"Les gouvernements sont quasiment impuissants, ils ont un peu peur d'agir sur ces sujets-là, et quand ils agissent c'est en mettant de l'argent sur la table", tranche Maxime Sbaihi.

( AFP / LOIC VENANCE )
Avec seulement 663.000 bébés nés en France en 2024, les naissances sont au plus bas depuis la fin de la Seconde Guerre mondiale, a annoncé l'Insee en janvier. Si Emmanuel Macron a appelé au "réarmement démographique" du pays, Maxime Sbaihi, auteur de l'essai Les Balançoires vides, estime qu'"on n'achète pas la fécondité, elle réagit très peu aux incitations monétaires et fiscales".
Pour cet économiste, notamment expert associé à l'institut Montaigne, il est "très compliqué" pour les gouvernants de "s'attaquer" à la dénatalité , souvent multifactorielle, qui a pourtant un impact majeur sur les systèmes de retraites ou de sécurité sociale du pays mais aussi, et souvent plus rapidement, sur son économie.
• Quand on parle dénatalité, on évoque surtout les effets sur le système de retraites, mais peu sur la consommation. Pourquoi ?
"C'est lié au fait que le modèle social français est très dépendant de la répartition de la démographie, on a donc l'habitude de voir l'impact sur le modèle social, plus que sur l'économie en tant que telle ou sur les modes et les volumes de consommation.
Pourtant, la chute des naissances sur ces cinq, dix, quinze dernières années n'a aucune incidence aujourd'hui sur le paiement des retraites et n'en aura que quand ces bébés manquants seront des cotisants en moins sur le marché du travail.
Mais dans l'immédiat, la dénatalité a un impact direct sur certains secteurs, l'alimentation, l'habillement, les jouets, tout ce qui est lié à la petite enfance, et ça se voit tout de suite par une limitation sur les quantités.
• Comment peuvent réagir les industries liées au secteur de la petite enfance ?
Il y une décrue, une marée descendante que les industriels ressentent côté consommation. En Italie par exemple, une marque d'aliments pour bébé, Plasmon, a fait une publicité choc contre la dénatalité, baptisée Adamo 2025, qui imagine le tout dernier enfant né en Italie.
La marque est allée chercher des économistes et des démographes pour essayer d'avoir de l'influence sur les politiques familiales, ça en dit assez long de l'inquiétude sur ce marché-là.
• Vous dites que la dénatalité "est la tendance à la fois la plus puissante et la moins considérée".
On a été pendant longtemps dans une illusion.
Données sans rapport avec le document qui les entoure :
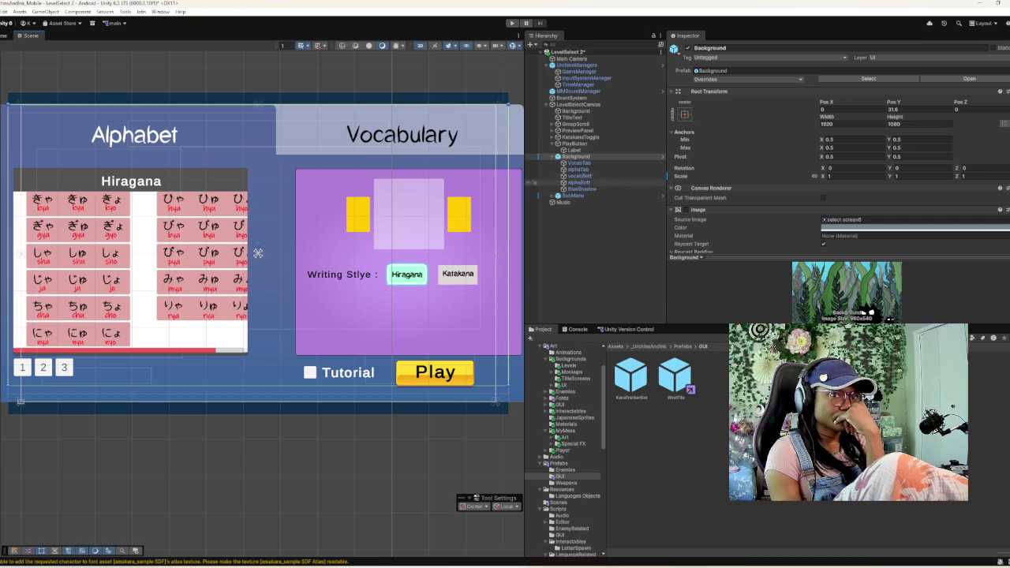
click(535, 156)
On se berçait en croyant qu'on était encore l'exception française car encore en 2010 le taux de fécondité était très élevé. Mais ça a baissé rapidement, on a mis du temps à le comprendre et à le voir, on a d'ailleurs cru qu'avec le Covid il allait y avoir un rebond, mais la tendance est baissière. Cela a commencé l'an dernier à se voir avec une chute plus rapide des naissances. Il y a eu la fameuse formule présidentielle de 'réarmement démographique' et les chantiers qui ont été annoncés ont été complètement abandonnés depuis.
• Justement, dans quelle mesure les gouvernants peuvent-ils agir ?
La décision ou pas de faire un enfant est multifactorielle et dépend du logement, des revenus du travail, des modes de garde, de la conjoncture... Pour un décideur public c'est très compliqué d'aller s'attaquer à un sujet comme la dénatalité, déjà parce qu'il n'est pas forcément légitime pour le faire car il y a des questions de liberté individuelle qu'il faut respecter, et puis aussi parce qu'il n'y a pas un bouton sur lequel vous appuyez qui peut faire repartir la natalité à la hausse.
Les gouvernements sont quasiment impuissants, ils ont un peu peur d'agir sur ces sujets-là, et quand ils agissent c'est en mettant de l'argent sur la table, avec une allocation en plus, une augmentation de tel plafond, une exonération fiscale. Mais on n'achète pas la fécondité, elle réagit très peu aux incitations monétaires ou fiscales".